On March 6, the Master returned to Mt. Washington after a visit to the Lake Shrine. The monks gathered eagerly around him. He touched each of them in blessing, then gave them some advice on the right spiritual attitudes and habits of a devotee. At last he said to all of them, “I have a big day tomorrow. Wish me luck.”
On March 7, Yoganandaji left the ashram for the last time and was driven to the Biltmore Hotel in Los Angeles, where a large banquet for the Ambassador had been scheduled. Again he addressed the monks who had gathered to greet him: “Wish me luck.”
Kriyananda writes in The Path of his Guru’s last moments before leaving his body: “Master was scheduled to speak after the banquet. His brief talk was so sweet, so almost tender, that I think everyone present felt embraced in the gossamer net of his love. Warmly he spoke of India and America. Finally he read his beautiful poem, ‘My India.’ He came to the last lines of the poem:
“Where Ganges, woods, Himalayan caves and men dream God, I am hallowed; my body touched that sod!”
The word “sod” became a long-drawn sigh, and the Master, slipping to the floor, consciously left his body. Donald understood intuitively what had just happened, and withdrew deeply into himself. Inwardly he chanted to his Guru. Then he made his way to where his Guru’s body lay. He found the great master with an expression of divine bliss on his face. The Master’s body was brought back to Mt. Washington and placed lovingly on his bed. Each disciple went in and knelt by his bedside. Many wept.
God had sent Paramhansa Yogananda to the world in answer to a universal call for spiritual guidance and upliftment. Like the great divine warrior that he was, Yogananda had taken America by storm, bringing the message of Kriya Yoga and spreading spiritual truths in a way not like anything that had ever been done before.
Nearly fifty years after Paramhansa Yogananda’s mahasamadhi, during a lecture Swami Kriyananda was giving in 1999, someone asked him, “How did you feel when Yogananda left his body?”
Swamiji replied: “There is inevitably, and rightly so, a human element in one’s devotion to the guru. We’re human beings, and can’t just say in the Vedantic way, ‘All is Brahma.’ It was a deep pain to lose my Guru. Over time, however, I came to understand that he hadn’t in fact left me at all.

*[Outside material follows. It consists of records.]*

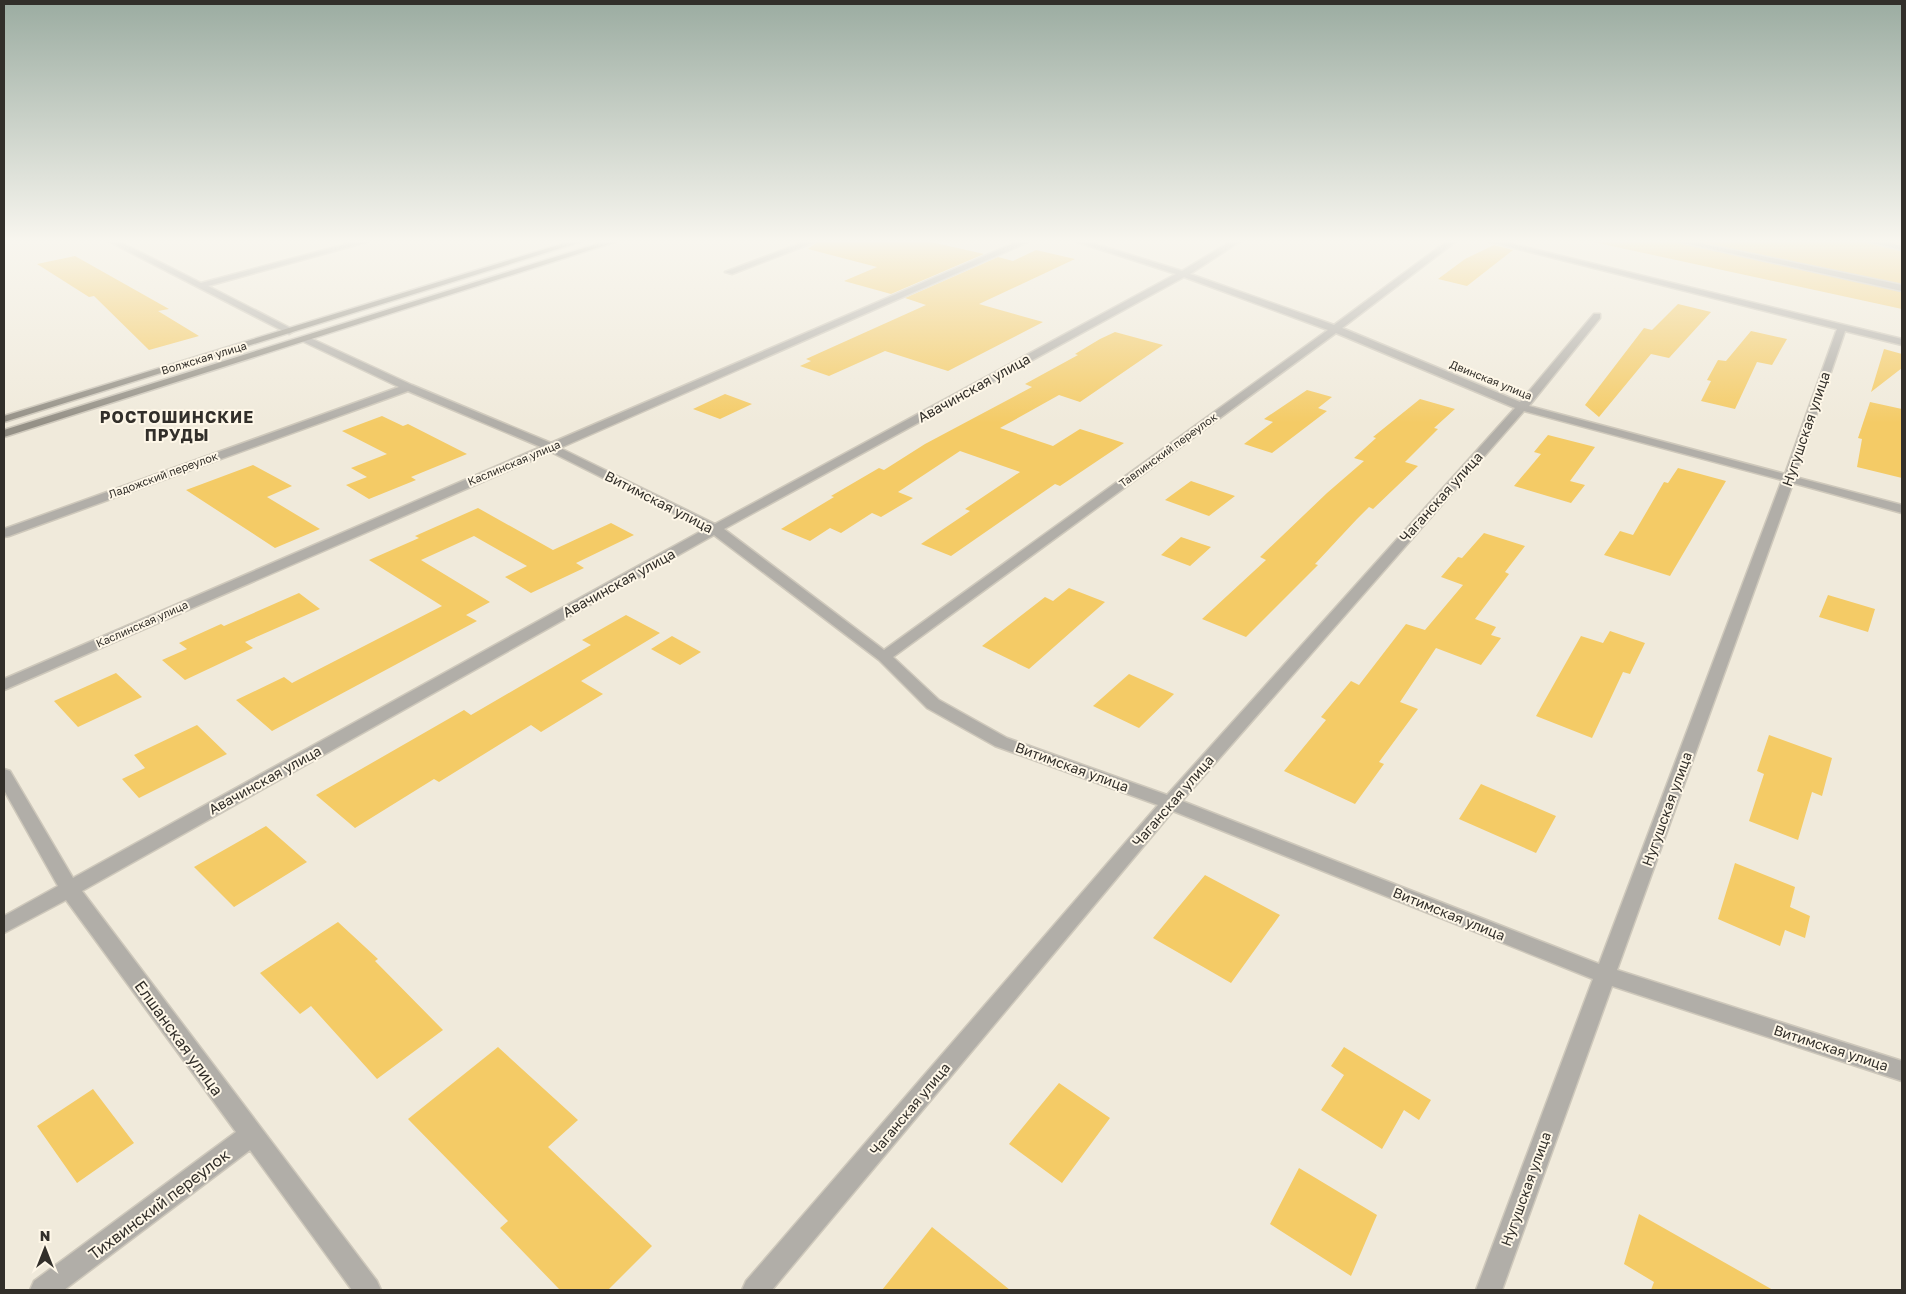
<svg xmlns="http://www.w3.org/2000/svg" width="1906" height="1294" font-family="'Golos Text',sans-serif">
<rect width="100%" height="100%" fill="#f0eadb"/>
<path fill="#f3d07c" d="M1593,242h309v67z"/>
<path fill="#f4cb66" d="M817,242h114l53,12 -93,40 -47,-13 33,-14 -69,-18z
M1494,245l19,5 -46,36 -29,-7 27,-20z
M1036,250l39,9 -96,45 64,18 -95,49 -63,-20 -56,25 -29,-10 11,-5 -5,-2 120,-54 -21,-7 93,-41 15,4z
M75,256l94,53 -11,2 41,25 -50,14 -55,-54 -5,1 -52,-33z
M1678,304l33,8 -42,46 -18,-4 -52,63 -14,-12 59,-77 8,2z
M1751,331l36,8 -15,26 -15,-3 -22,47 -34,-8 10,-20 -4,-1 11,-20 8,1z
M1115,332l48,13 -83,57 -21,-7 -59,33 53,18 27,-17 44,14 -64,43 -5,-2 -104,72 -30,-12 49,-33 -5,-2 55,-37 -60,-21 -62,41 15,6 -32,19 -9,-4 -31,20 -11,-5 -20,13 -29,-12 53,-32 -3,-1 48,-28 5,2 41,-26 107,-57 -7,-3 53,-29 -3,-1 25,-15z
M1884,349l18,5v14l-31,24z
M1307,390l25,7 -14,11 9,3 -55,42 -28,-9 29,-22 -9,-3z
M725,394l27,10 -32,15 -27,-10z
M1420,399l35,10 -21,19 4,1 -33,33 13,4 -45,43 -4,-2 -12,12 -42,45 3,1 -72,72 -44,-18 64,-59 -6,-3 67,-64 37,-32 -10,-3 22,-20 -3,-1z
M1870,402l32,7v69l-45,-11 5,-28 -4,-1z
M382,416l21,10 5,-2 59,30 -56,23 5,3 -47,19 -23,-14 21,-8 -16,-9 36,-14 -45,-23z
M1548,435l47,12 -25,34 15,4 -14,18 -57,-17 27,-32 -7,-2z
M253,465l39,21 -25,11 53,32 -45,19 -89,-58z
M1678,468l48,13 -56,95 -66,-21 16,-24 13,4 31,-53 4,1z
M1191,481l44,15 -26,20 -44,-16z
M478,508l75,42 58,-27 23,12 -58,28 8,5 -53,25 -26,-16 22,-11 -53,-30 -53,24 69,42 -24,13 11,6 -205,110 -36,-31 48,-23 8,6 150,-77 -73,-46 50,-22 -4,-2z
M1484,533l41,13 -20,26 4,2 -34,45 21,8 -5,8 10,3 -20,27 -45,-17 -36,54 18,7 -39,53 5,2 -29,40 -71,-33 42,-51 -5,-3 30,-36 8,4 47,-61 19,6 38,-45 -22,-8 17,-20 4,1z
M1181,537l30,10 -21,19 -29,-11z
M1069,588l36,14 -76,67 -47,-23 63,-49 8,4z
M299,593l21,16 -75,33 8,6 -68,32 -23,-20 25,-11 -8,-6 42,-19 3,2z
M1828,595l47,14 -7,23 -49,-15z
M626,615l34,18 -79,48 22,13 -62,38 -10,-7 -92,57 -5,-3 -79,49 -39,-33 148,-85 7,5 120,-70 -9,-5z
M1610,631l35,12 -15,31 -7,-2 -31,66 -56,-22 45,-80 22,7z
M672,636l29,16 -21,13 -29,-16z
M116,673l26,24 -64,30 -24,-26z
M1129,674l45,20 -35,34 -46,-22z
M197,725l30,29 -88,44 -17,-19 23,-11 -11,-13z
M1769,735l63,23 -10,38 -10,-4 -14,48 -49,-19 15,-47 -7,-3z
M1481,784l75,32 -20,37 -77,-34z
M266,826l41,36 -73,45 -40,-40z
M1735,863l60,24 -5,20 20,9 -5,22 -20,-8 -5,16 -62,-27z
M1205,875l75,40 -49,68 -78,-45z
M338,922l40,37 -3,2 68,69 -66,49 -66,-73 -11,8 -40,-41z
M498,1047l80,73 -30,27 104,99 -44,44h-48l-60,-62 8,-7 -100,-102z
M1344,1047l87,53 -12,20 -15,-10 -22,39 -61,-39 23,-35 -13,-9z
M1059,1083l51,35 -48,65 -53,-39z
M93,1089l41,54 -57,40 -40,-57z
M1299,1168l78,47 -26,61 -81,-52z
M1639,1214l134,76h-122l3,-8 -30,-18z
M932,1227l78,63h-128z"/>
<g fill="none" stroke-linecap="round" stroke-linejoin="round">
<g stroke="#cec8bb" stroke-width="3">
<path id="lane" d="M1869,242h13l20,4v4z"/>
</g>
<g stroke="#cec8bb" stroke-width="3">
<path id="street" d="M110,242h10l81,41 153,-41h13l-159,44 84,43 2,2 -5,3z
M804,242h11l-83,32 -7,-2z
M1017,242h11l-468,206 155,76 461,-250 -99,-32h12l93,29 48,-29h9l-49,32 144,51 112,-83h9l-113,86 178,74 74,-88h6v4l-71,88 256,68 52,-145 -347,-87h14l398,97v6l-57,-14 -50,146 107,28v8l-109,-30 -176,487 285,91v20l-290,-95 -110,304h-26l117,-311 -420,-168 -401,479h-30l4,-9 412,-476 -163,-59 -68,-38 -48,-48 -165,-125 -632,356 295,390 4,9h-29l-102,-140 -186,140h-34l4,-9 202,-149 -170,-232 -62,33v-17l54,-30 -54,-96v-21l6,2 63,107 632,-349 -154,-77 -547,238v-11l537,-232 -133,-56 -399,145 -5,1v-8l395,-142 -97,-46v-4h6l104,48 139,58zM1184,277l144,53 -444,320 -160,-121zM1336,333l179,75 -348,387 -160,-57 -68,-38 -46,-43zM1524,411l258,69 -183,484 -417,-163z
M1679,242h15l208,43v6z"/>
</g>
<g stroke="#cec8bb" stroke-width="3">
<path id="secondary" d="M568,242h12l-576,180v-6z
M603,242h12l-611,195v-7z"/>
</g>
<use href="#lane" fill="#b1aea8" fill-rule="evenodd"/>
<use href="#street" fill="#b1aea8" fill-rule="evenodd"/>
<use href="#secondary" fill="#959187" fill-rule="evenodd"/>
</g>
<linearGradient id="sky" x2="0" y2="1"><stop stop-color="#9baca1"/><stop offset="0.57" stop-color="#f8f6ef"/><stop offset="1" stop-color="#f8f6ef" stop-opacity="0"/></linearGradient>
<rect width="1906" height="423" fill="url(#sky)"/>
<g text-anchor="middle" stroke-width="4" stroke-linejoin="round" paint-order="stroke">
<g font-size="11" fill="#322f2a" stroke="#fef7e8">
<text transform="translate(204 358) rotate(-17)" y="4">Волжская улица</text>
<text transform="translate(1491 380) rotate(22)" y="4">Двинская улица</text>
<text transform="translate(1168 450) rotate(-36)" y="4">Тавлинский переулок</text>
<text transform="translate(514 463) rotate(-23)" y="4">Каслинская улица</text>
<text transform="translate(163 475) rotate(-20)" y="4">Ладожский переулок</text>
<text transform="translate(142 624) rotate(-24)" y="4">Каслинская улица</text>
</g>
<g font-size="14" fill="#322f2a" stroke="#fef7e8">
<text transform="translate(974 388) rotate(-29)" y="5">Авачинская улица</text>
<text transform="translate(1806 429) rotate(-71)" y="5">Нугушская улица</text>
<text transform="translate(1441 497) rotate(-48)" y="5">Чаганская улица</text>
<text transform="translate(659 502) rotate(27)" y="5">Витимская улица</text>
<text transform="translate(619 583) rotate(-29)" y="5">Авачинская улица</text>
<text transform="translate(1072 767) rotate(20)" y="5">Витимская улица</text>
<text transform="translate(265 780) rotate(-29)" y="5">Авачинская улица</text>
<text transform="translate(1173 801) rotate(-49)" y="5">Чаганская улица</text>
<text transform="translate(1667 809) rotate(-70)" y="5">Нугушская улица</text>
<text transform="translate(1449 914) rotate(22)" y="5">Витимская улица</text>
<text transform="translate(1831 1048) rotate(18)" y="5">Витимская улица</text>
<text transform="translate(910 1109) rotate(-50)" y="5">Чаганская улица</text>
<text transform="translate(1526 1189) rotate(-70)" y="5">Нугушская улица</text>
</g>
<g font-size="16" font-weight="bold" letter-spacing="1" fill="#322f2a" stroke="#fef7e8">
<text x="177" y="423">РОСТОШИНСКИЕ<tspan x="177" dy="18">ПРУДЫ</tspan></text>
</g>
<g font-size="16" fill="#322f2a" stroke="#fef7e8">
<text transform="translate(179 1038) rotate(54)" y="6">Елшанская улица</text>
<text transform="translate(159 1204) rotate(-37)" y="6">Тихвинский переулок</text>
</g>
</g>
<rect width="1906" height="1294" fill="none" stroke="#322f2a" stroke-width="10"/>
<g transform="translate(45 1249)" stroke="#fef7e8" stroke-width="4" paint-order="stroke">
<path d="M0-4L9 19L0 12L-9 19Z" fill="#322f2a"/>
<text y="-8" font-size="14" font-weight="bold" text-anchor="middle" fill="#322f2a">N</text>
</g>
</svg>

In a way, I found he was with me more than ever.
“While he was living, there was always the delusion that, although I could feel him in my heart, his body was over there — perhaps sitting in the next room. It is hard to separate the Master’s body from his over-arching consciousness. When he left the body it was easier to keep his presence wholly in my heart.
“Once I asked him, ‘Will you be just as much with us after you leave your body as you are now?’ His answer was, ‘To those who think me near, I will be near.’
“I’m happy to be here to carry on his work now. It’s my blessing, and (I hope) my salvation. In a sense I still live in those days with Master — not in a spirit of nostalgia, but feeling him with me, guiding me in everything I do. I’m always reflecting on what he said, what he did, how he said it, how he did it, and on the subtle nuances of every movement. Those memories have molded my life. In these ways I’ve understood how to serve him. My main guideline has always been to ask myself, ‘What would my Guru say or do?’”
Often it happens that only towards the end of a great master’s life do those who are destined to carry on his mission come to him. Now was the time for Swami Kriyananda, who had come to Yogananda in the last three and a half years of the guru’s life, to take up the work the Master had commissioned him to do (“and you mustn’t disappoint me!”) and spread the message of Kriya Yoga throughout the world.